Dr André Burger



Diabetic Eye Disease

Diabetes may affect the eye in several ways and severities. Patients with diabetes, may be unaware that they have eye complications.

Please make an appointment to see Dr. Burger immediately if you are diabetic with one or more of the following symptoms:

  1. Sudden worsening of vision
  2. Sudden sensation of floaters - may indicate a recent bleed from proliferative diabetic retinopathy.
  3. Pain, redness, severe vision loss, halos around lights – may indicate raised intra ocular pressure from neovascular glaucoma.

How does Diabetes affect the eye?

Over time, high blood sugar levels, lead to damage to the small retinal blood vessels.

Several complications may develop due to this, including macular edema (swelling in the central retina which affects the quality of central vision) and retinal ischemia (poor blood flow with resultant tissue loss and other complications which may adversely affect vision).

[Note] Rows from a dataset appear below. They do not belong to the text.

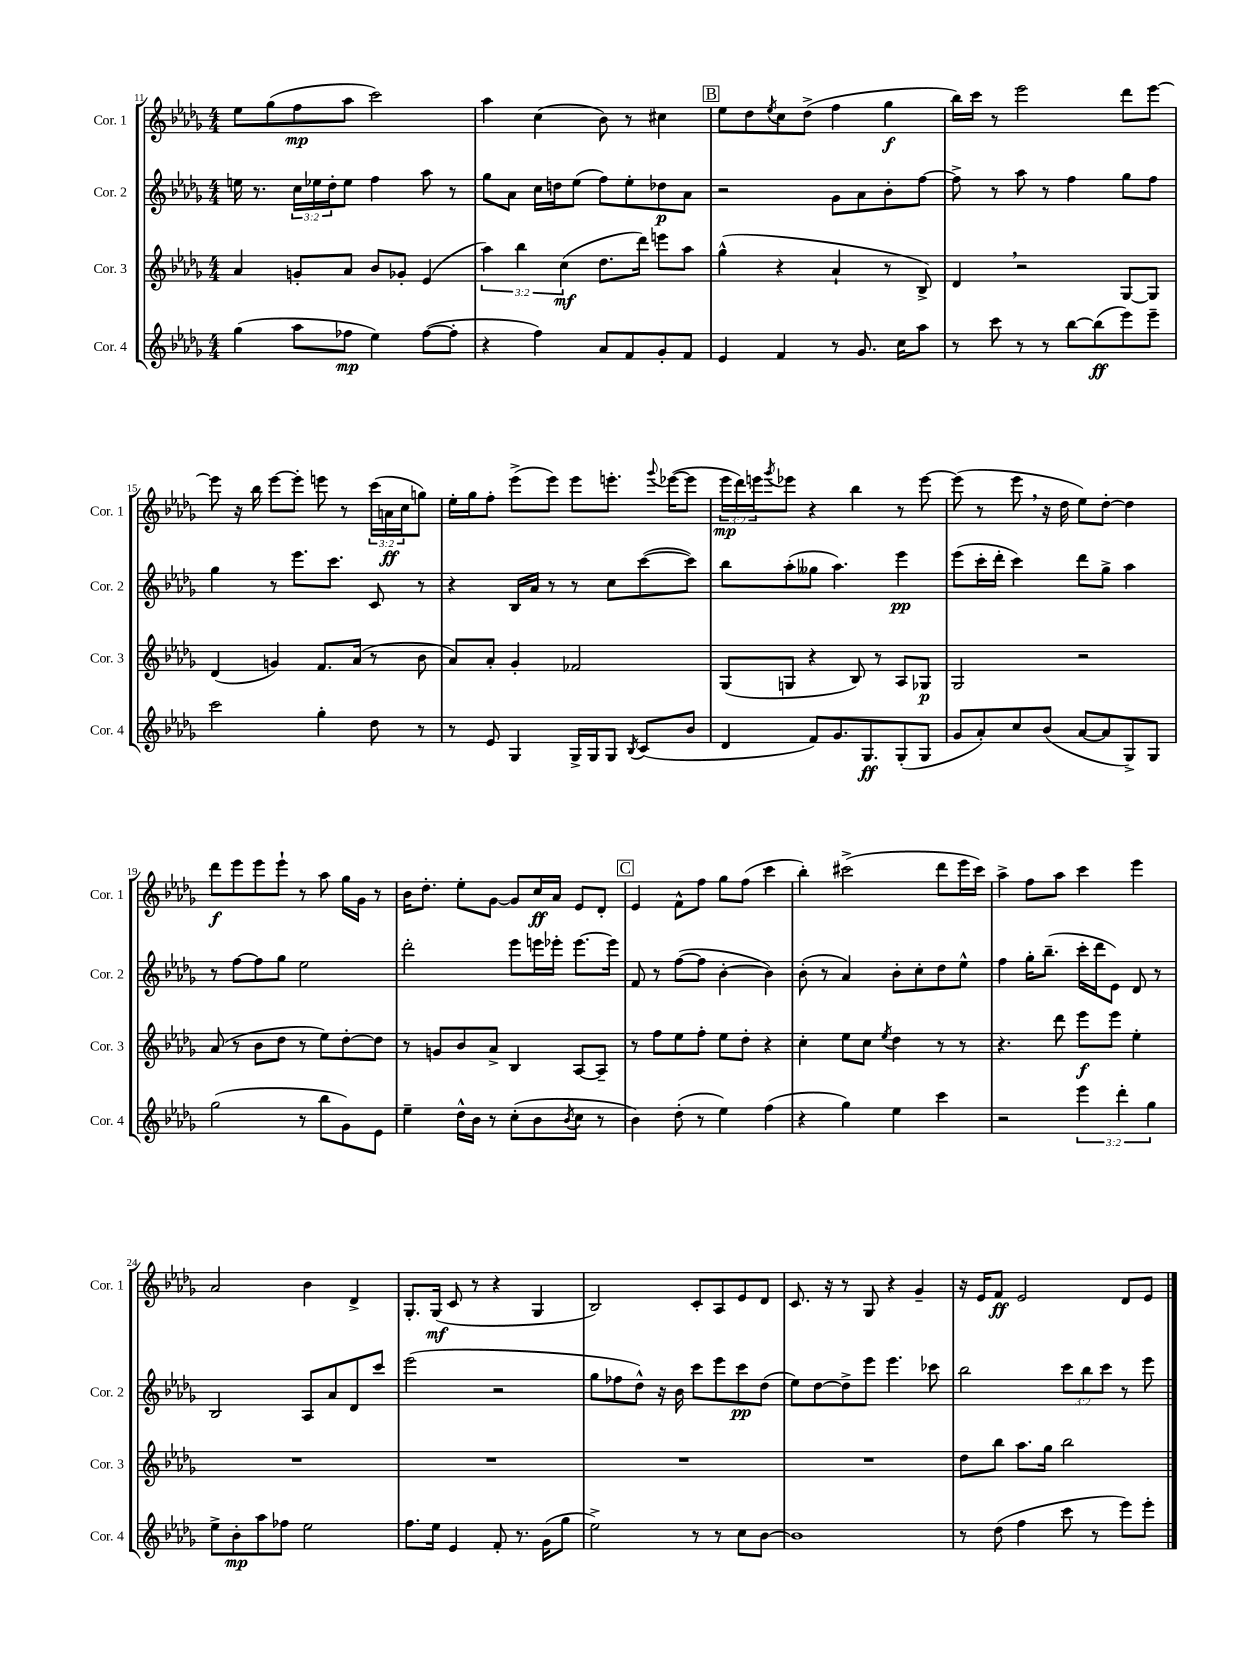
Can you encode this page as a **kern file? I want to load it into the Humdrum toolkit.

**kern	**kern	**kern	**kern
*staff4	*staff3	*staff2	*staff1
*clefG2	*clefG2	*clefG2	*clefG2
*k[b-e-a-d-g-]	*k[b-e-a-d-g-]	*k[b-e-a-d-g-]	*k[b-e-a-d-g-]
*M4/4	*M4/4	*M4/4	*M4/4
(4gg-	4a-	16ee	8ee-
.	.	8.r	.
.	.	.	(8gg-
8aa-	8g'	24cc	8ff
.	.	24ee-	.
.	.	24dd-'	.
8ff-	8a-	8ee-	8aa-
4ee-)	8b-	4ff	2ccc)
.	8g-'	.	.
([8ff-	(4e-	8aa-	.
8ff-']	.	8r	.
=	=	=	=
4r	6aa-)	8gg-	4aa-
.	.	8a-	.
.	6bb-	.	.
4ff)	.	16cc	(4cc
.	.	16dd	.
.	(6cc	.	.
.	.	(8ee-	.
8a-	8.dd-	8ff)	8b-)
8f	.	8ee-'	8r
.	16ddd-)	.	.
8g-'	8eee	8dd-	4cc#
8f	8aa-	8a-	.
=	=	=	=
4e-	(4gg-^^	2r	8ee-
.	.	.	8dd-
.	.	.	8qee-
4f	4r	.	8cc
.	.	.	(8dd-^
8r	4a-`	8g-	4ff
8.g-	.	8a-	.
.	8r	8b-'	4gg-
16cc	.	.	.
8aa-	8B-^)	[8ff	.
=	=	=	=
8r	4d-	8ff^]	16bb-)
.	.	.	16ccc
8ccc	.	8r	8r
8r	2r	8aa-	2eee-
8r	.	8r	.
[8bb-	.	4ff	.
(8bb-]	.	.	.
8eee-)	[8G-	8gg-	8ddd-
8eee-~	8G-]	8ff	[8eee-
=	=	=	=
2ccc	(4d-	4gg-	8eee-]
.	.	.	16r
.	.	.	16bb-
.	4g)	8r	[8eee-
.	.	8.eee-	8eee-']
4gg-'	8.f	.	8eee
.	.	8.ccc	.
.	.	.	8r
.	(16a-	.	.
8dd-	8r	8c	(24ccc
.	.	.	24a
.	.	.	24cc
8r	8b-	8r	8gg)
=	=	=	=
8r	8a-)	4r	16ee-'
.	.	.	16gg-
8e-	8a-'	.	8ff'
4G-	4g-'	16B-	(8eee-^
.	.	16a-	.
.	.	8r	8eee-)
16G-^	2f-	8r	8eee-
16G-	.	.	.
8G-	.	8cc	8.eee'
8qB-	.	.	.
(8c	.	([8ccc	.
.	.	.	8qqggg-
.	.	.	([16eee-
8b-	.	8ccc])	8eee-]
=	=	=	=
4d-	(8G-	8bb-	24eee-
.	.	.	24ddd-)
.	.	.	24eee
.	.	.	8qggg-
.	8G	(8aa-'	8eee-
8f)	4r	8gg--	4r
8.g-	.	4.aa-)	.
.	8B-)	.	4bb-
8.G-	.	.	.
.	8r	.	.
(8G-'	8A-	4eee-	8r
8G-	8G-	.	[8eee-
=	=	=	=
8g-	2G-	(8eee-	(8eee-]
8a-')	.	16ccc'	8r
.	.	16ddd-'	.
8cc	.	4ccc)	8eee-
(8b-	.	.	16r
.	.	.	16dd-
[8a-	2r	8ddd-	8ee-)
8a-]	.	8gg-^	[8dd-'
8G-^)	.	4aa-	4dd-]
8G-	.	.	.
=	=	=	=
(2gg-	(8a-	8r	8ddd-
.	8r	[8ff	8eee-
.	8b-	8ff]	8eee-
.	8dd-	8gg-	8eee-`
8r	8r	2ee-	8r
8bb-	8ee-)	.	8aa-
8g-)	[8dd-'	.	16gg-
.	.	.	16g-
8e-	8dd-]	.	8r
=	=	=	=
4ee-~	8r	2ddd-'	16b-
.	.	.	8.dd-'
.	8g	.	.
16dd-^^	8b-	.	8ee-'
16b-	.	.	.
8r	8a-^	.	[8g-
(8cc'	4B-	8eee-	8g-]
8b-	.	16eee	16cc
.	.	16eee-'	16a-
8qb-	.	.	.
8cc	[8A-	[8.eee-	8e-
8r	8A-~]	.	8d-'
.	.	16eee-]	.
=	=	=	=
4b-)	8r	8f	4e-
.	8ff	8r	.
(8dd-'	8ee-	([8ff	8f^^
8r	8ff'	8ff]	8ff
4ee-)	8ee-	[4b-'	8gg-
.	8dd-'	.	(8ff
(4ff	4r	4b-])	4ccc
=	=	=	=
4r	4cc'	(8b-'	4bb-')
.	.	8r	.
4gg-)	8ee-	4a-)	(2ccc#^
.	8cc	.	.
.	8qee-	.	.
4ee-	4dd-	8b-'	.
.	.	8cc'	.
4ccc	8r	8dd-	8ddd-
.	8r	8ee-^^	16eee-
.	.	.	16ccc#)
=	=	=	=
2r	4.r	4ff	4aa-^
.	.	16gg-'	8ff
.	.	(8.bb-~	.
.	8ddd-	.	8aa-
6eee-	8eee-	16ccc'	4ccc
.	.	16ddd-	.
.	8eee-	8e-)	.
6ddd-'	.	.	.
.	4ee-'	8d-	4eee-
6gg-	.	.	.
.	.	8r	.
=	=	=	=
8ee-^	1r	2B-	2a-
8b-'	.	.	.
8aa-	.	.	.
8ff-	.	.	.
2ee-	.	8A-	4b-
.	.	8a-	.
.	.	8d-	4d-^
.	.	8ccc	.
=	=	=	=
8.ff	1r	(2eee-	8.G-'
16ee-	.	.	(16G-
4e-	.	.	8c
.	.	.	8r
8f'	.	2r	4r
8.r	.	.	.
.	.	.	4G-
(16g-	.	.	.
8gg-	.	.	.
=	=	=	=
2ee-^)	1r	8gg-	2B-)
.	.	8ff-	.
.	.	8dd-^^)	.
.	.	16r	.
.	.	16b-	.
8r	.	8ccc	8c'
8r	.	8eee-	8A-
8cc	.	8ccc	8e-
[8b-	.	(8dd-	8d-
=	=	=	=
1b-]	1r	8ee-)	8.c
.	.	[8dd-	.
.	.	.	16r
.	.	8dd-^]	8r
.	.	8eee-	8G-
.	.	4.eee-	4r
.	.	.	4g-~
.	.	8ccc-	.
=	=	=	=
8r	8dd-	2bb-	16r
.	.	.	16e-
(8dd-	8bb-	.	8f
4ff	8.aa-	.	2e-
.	16gg-	.	.
8ccc	2bb-	12ccc	.
.	.	12bb-	.
8r	.	.	.
.	.	12ccc	.
8eee-)	.	8r	8d-
8eee-'	.	8eee-	8e-
==	==	==	==
*-	*-	*-	*-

Retinal ischemia if untreated, will lead to permanent and irreversible visual loss. Early intervention and monitoring can prevent this from occurring.

Depending on the severity of your diabetic eye disease, Dr. Burger will classify your type according to international guidelines.

This classification will assist Dr. Burger in guiding you on the frequency of your follow up appointments and/or the need for a therapeutic intervention.

Who needs eye screening?

All newly diagnosed diabetics needs screening at the time of diagnosis to obtain a baseline eye assessment

Do diabetics need regular follow up visits?

Yes, all diabetics need annual follow ups to look for diabetic eye complications. The frequency of eye visits, depends on the grading or severity of the diabetic eye disease.

Management of diabetic eye disease:

Adequate medical control of diabetes mellitus(i.e. good glucose, blood level control) is very important to prevent target organ involvement and complications.

Diabetes may adversely affect the following target organs: the eyes, brain, kidneys, heart and nerve tissue.
Aim for glucose levels at or below 8.
Avoid smoking
Control blood pressure and cholesterol levels.

Diabetic macular edema:

This may be treated by applying laser to leaking blood vessels (microaneurysms) as well as other areas where the retina is swollen.

Other options include ocular injections with bevacizumab (Avastin) and/or steroids with or without subsequent laser.

Surgical treatment for diabetic macular edema is rarely used, and only used in a select few individuals with specific features.You will be guided by Dr. Burger if treatment is indicated.

Proliferative diabetic retinopathy is a serious, sight threatening condition which only can be diagnosed by an ophthalmologist. The patient with diabetes may be unaware of this.

An Argon laser procedure in the rooms, is the main treatment for proliferative diabetic retinopathy. In this approach, wide areas of the peripheral retina are treated with laser spots.

The aim of this treatment is to reduce the risk of permanent visual loss. One or more sessions of laser may be needed to complete this treatment. This type of laser may permanently and adversely affect the patient’s peripheral vision and night time vision. This will make night time driving unsafe. It takes several weeks for the regression of the neovascularization to occur. This therapy has saved the vision of millions of patients with diabetes.

Another option in a very select few, would be Avastin intra ocular injections, which would be given in Dr. Burger’s rooms.In some patients with very severe proliferative diabetic eye disease, surgery by way of a Pars plana vitrectomy (PPV), is the only intervention which could hopefully improve and preserve vision.

Dr. Burger has received training within South Africa and the United Kingdom to perform such delicate and highly advanced surgery.

A small percentage of patients have such poor blood flow that vision is lost despite excellent treatment.